Friday, 4 January 2013

Forgotten Book - Murder of a Snob

Roy Vickers was a prolific author who is best known for his entertaining short stories about the Department of Dead Ends, but his novels have long been out of print. My first Forgotten Book for 2013 is one of his last books, Murder of a Snob, which was published in 1949, and has now reappeared under Pan Macmillan's Bello imprint. The Bello list features numerous Vickers titles, many of them hitherto impossible to find.

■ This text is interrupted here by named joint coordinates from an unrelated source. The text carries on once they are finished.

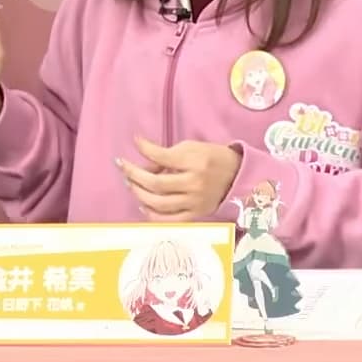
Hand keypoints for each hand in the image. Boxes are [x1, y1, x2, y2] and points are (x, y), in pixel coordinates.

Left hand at [116, 138, 242, 220]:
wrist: (238, 176)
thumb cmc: (213, 158)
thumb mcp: (193, 147)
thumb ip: (168, 155)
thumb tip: (145, 166)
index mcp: (196, 161)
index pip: (162, 156)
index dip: (144, 148)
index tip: (135, 141)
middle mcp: (195, 183)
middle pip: (156, 183)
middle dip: (134, 175)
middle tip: (124, 168)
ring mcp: (195, 202)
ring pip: (158, 203)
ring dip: (139, 194)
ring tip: (130, 184)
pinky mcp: (196, 214)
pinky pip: (169, 220)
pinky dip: (152, 214)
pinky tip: (143, 205)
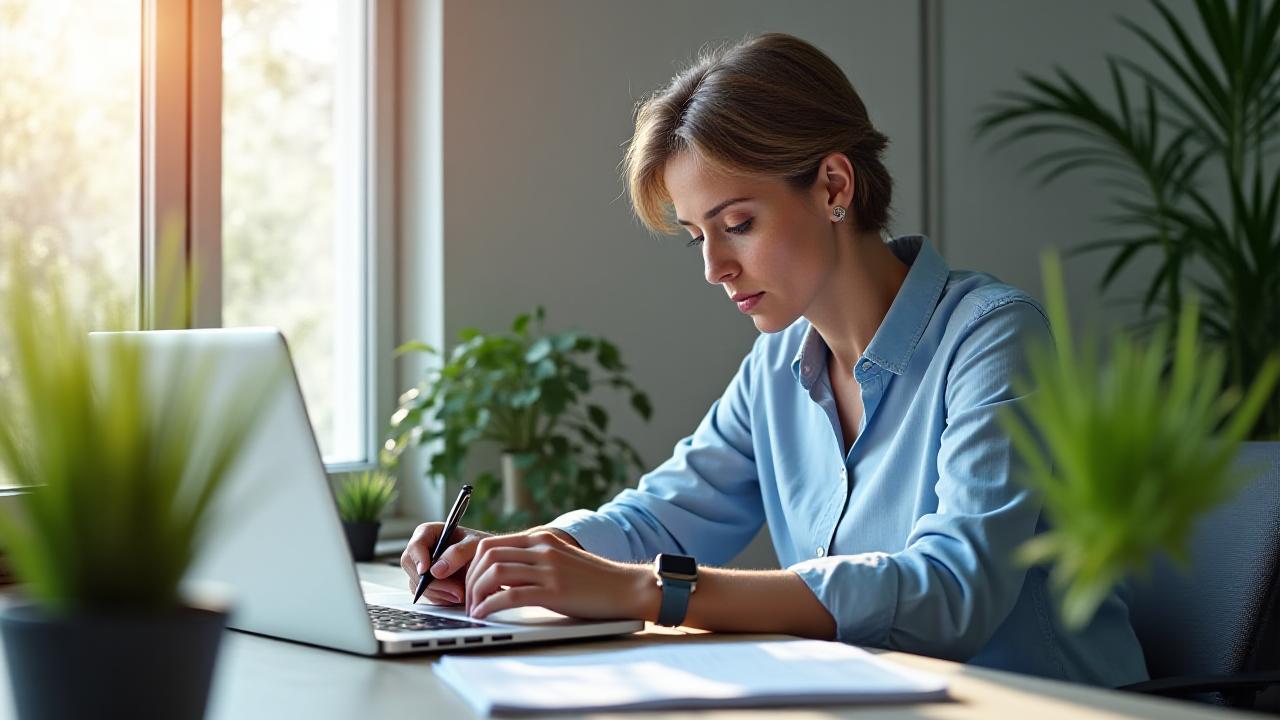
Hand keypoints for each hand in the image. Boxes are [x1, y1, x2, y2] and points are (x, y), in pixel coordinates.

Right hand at [400, 522, 491, 605]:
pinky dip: (441, 598)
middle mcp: (422, 550)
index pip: (415, 545)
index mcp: (429, 533)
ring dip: (439, 593)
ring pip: (417, 585)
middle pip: (412, 568)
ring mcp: (422, 569)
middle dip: (432, 582)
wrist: (488, 563)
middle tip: (455, 591)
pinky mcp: (427, 584)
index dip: (418, 558)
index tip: (426, 571)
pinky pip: (426, 595)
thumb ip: (458, 553)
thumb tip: (435, 571)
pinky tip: (456, 596)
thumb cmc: (481, 547)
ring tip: (461, 594)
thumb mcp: (475, 545)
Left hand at [464, 530, 653, 620]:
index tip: (466, 584)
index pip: (491, 544)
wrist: (626, 587)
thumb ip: (534, 561)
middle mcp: (542, 548)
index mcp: (541, 538)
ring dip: (476, 594)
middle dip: (469, 580)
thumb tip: (501, 576)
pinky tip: (485, 615)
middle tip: (467, 600)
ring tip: (475, 610)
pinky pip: (510, 596)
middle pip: (487, 556)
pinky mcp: (554, 590)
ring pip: (494, 573)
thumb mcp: (559, 560)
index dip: (470, 565)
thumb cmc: (593, 580)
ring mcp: (549, 568)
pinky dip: (490, 606)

"Samuel Cornboise was murdered because he was a snob" is a first sentence almost worthy of a Francis Iles or a Ruth Rendell. I wouldn't pretend, though, that Vickers is in the same league as a writer. Yet this book shows what he was capable of. The plot is elaborate, making use of Vickers' legal knowledge (he trained as a barrister before turning to journalism) and, although there is only one murder, suspense and interest is maintained quite well from start to finish. The victim's snobbery is a personality flaw which clearly interested Vickers, because he wrote an entirely separate Dead Ends story with a similar title. My guess, for what it's worth, is that Vickers had suffered a good deal from snobbery, and found writing about the subject cathartic.

The victim, who has the title of Lord Watlington, is a self-made man who is bludgeoned to death in his own home. Ralph, his nephew and heir, confesses to the crime - but is he guilty? There are several possible suspects, including the lovely Claudia, whose disreputable past had so annoyed his Lordship when Ralph decided to marry her, an artist and his lover, the deceased's wife (from whom he was long separated) and Querk, a crafty chap who looked after Watlington's business affairs.

I'm very glad that print on demand and digital publishing make obscure books like this available again at affordable prices. Vickers is well worth a look. I am sure he wrote too much, and I think he was better suited to short stories than novels because in the longer form he found it difficult not to digress.But there are some nice touches in this story which make it well worth reading.

Wednesday, 2 January 2013

Ripper Street - TV review

Ripper Street, the new BBC TV show which had its first episode on Sunday, is not conventional Sunday evening viewing fare in the Heartbeat or Downton Abbey tradition. It's a period piece, admittedly, set in theLondon of 1889, but written in a decidedly modern style, with a relentless focus on the dark underbelly of seemingly respectable Victorian life, "the worm in the bud."

As you would expect of a major new series, the cast is good, with Mathew Macfadyen in the lead role as Scotland Yard's Inspector Reid. His sidekick is played by Jerome Flynn, of Robson and Jerome fame, and Adam Rothenberg plays an American doctor and pathologist who seems to spend more time in a brothel than he does in the morgue.

A woman is found horribly murdered, and everyone assumes that Jack the Ripper is at work again. However,Reid has other ideas and his enquiiries lead him to a respectable house in the suburbs where the victim's husband narrowly escapes being hanged in an attempt at murder disguised as suicide. Clues that the husband reluctantly yields lead to the uncovering of a sinister and sadistic conspiracy.

Despite its gruesome and sadistic elements, and my feeling that writers who set crime stories in Victorian times too often feel the need to introduce a graphic sexual component, as if to compensate for the prudishness of Victorian crime fiction itself, I thought episode one represented a pretty good start for Ripper Street. One weakness was the limited characterisation of the bad guy - a mistake, I felt. Other than that, the story was soundly written, and the acting very good. But I hope that the Jack the Ripper references don't multiply in later episodes, since the original Whitechapel crimes, for all their undoubted massive significance, have to be the most over-referenced murders in the history of true crime.